TASK REQUIREMENTS:
In the data below, find every line with the string "parameter" and pull it out.

PROVIDED ENTRIES:
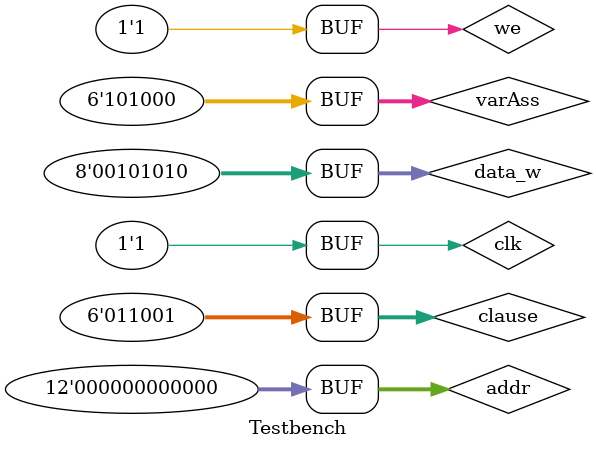
<source format=sv>
`timescale 1ns / 1ps


module Testbench(
    );
    
    reg [(3*2)-1: 0] clause = 6'b011001;
    reg [(3*2)-1: 0] varAss = 6'b000000;
    wire satOut;
    wire outEn;
       
    SAT_Eval DUT(
        clause,
        varAss,
        satOut,
        outEn   
    );

    reg [7:0]   data_w  = 8'h2a     ;
    reg [11:0]  addr    = 12'h000   ;
    reg         we      = 1'b0      ;
    reg         clk     = 1'b0      ;
    wire [7:0]  data_r              ;

    MemoryBank DUT_Mem(
        .clk_in(clk)    ,
        .we_in(we)      ,
        .addr_in(addr)  ,
        .data_in(data_w),
        .data_out(data_r)
    );
    
    always 
    begin
        #5;
        varAss <= 6'b000000;
        #5;
        varAss <= 6'b000001;
        #5;
        varAss <= 6'b000010;
        #5;
        varAss <= 6'b000100;
        #5;
        varAss <= 6'b001000;
        #5;
        varAss <= 6'b010000;
        #5;
        varAss <= 6'b100000;
        #5;
        varAss <= 6'b000101;
        #5;
        varAss <= 6'b000110;
        #5;
        varAss <= 6'b001001;
        #5;
        varAss <= 6'b001010;
        #5;
        varAss <= 6'b010000;
        #5;
        varAss <= 6'b010001;
        #5;
        varAss <= 6'b010010;
        #5;
        varAss <= 6'b010100;
        #5;
        varAss <= 6'b011000;
        #5;
        varAss <= 6'b100000;
        #5;
        varAss <= 6'b100001;
        #5;
        varAss <= 6'b100010;
        #5;
        varAss <= 6'b100100;
        #5;
        varAss <= 6'b101000;
        #5;
        
        we <= 1;
        clk <= 0;
        #5;
        clk <= 1;
        #5;
    end 
    
endmodule

</source>
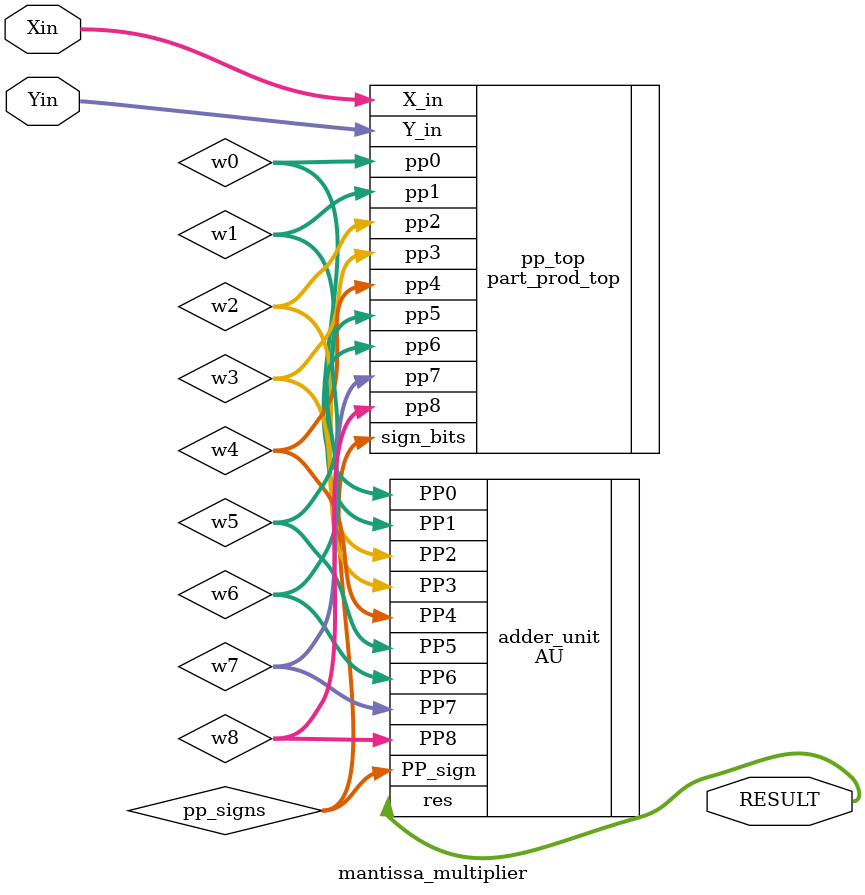
<source format=sv>

module mantissa_multiplier #( 	
	parameter num_par_prod = 9,
	parameter input_nbit=24,
	parameter res_nbit= 26 )(

    	input [input_nbit-1:0] Xin, Yin,
	output [2*input_nbit-1:0] RESULT
);

logic [num_par_prod-2:0] pp_signs;
logic [res_nbit-1:0] w0, w1, w2, w3, w4, w5, w6, w7;
logic [input_nbit-1:0] w8;

part_prod_top #(.num_par_prod( num_par_prod), .input_nbit(input_nbit), .res_nbit(res_nbit)) pp_top( 
		.X_in(Xin), .Y_in(Yin), .pp0(w0), .pp1(w1), .pp2(w2), .pp3(w3), .pp4(w4), .pp5(w5), .pp6(w6), .pp7(w7), .pp8(w8), .sign_bits(pp_signs));

AU adder_unit ( .PP0(w0), .PP1(w1), .PP2(w2), .PP3(w3), .PP4(w4), .PP5(w5), .PP6(w6), .PP7(w7), .PP8(w8), .PP_sign(pp_signs), .res(RESULT));

endmodule

</source>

TASK SOLUTION:
	parameter num_par_prod = 9,
	parameter input_nbit=24,
	parameter res_nbit= 26 )(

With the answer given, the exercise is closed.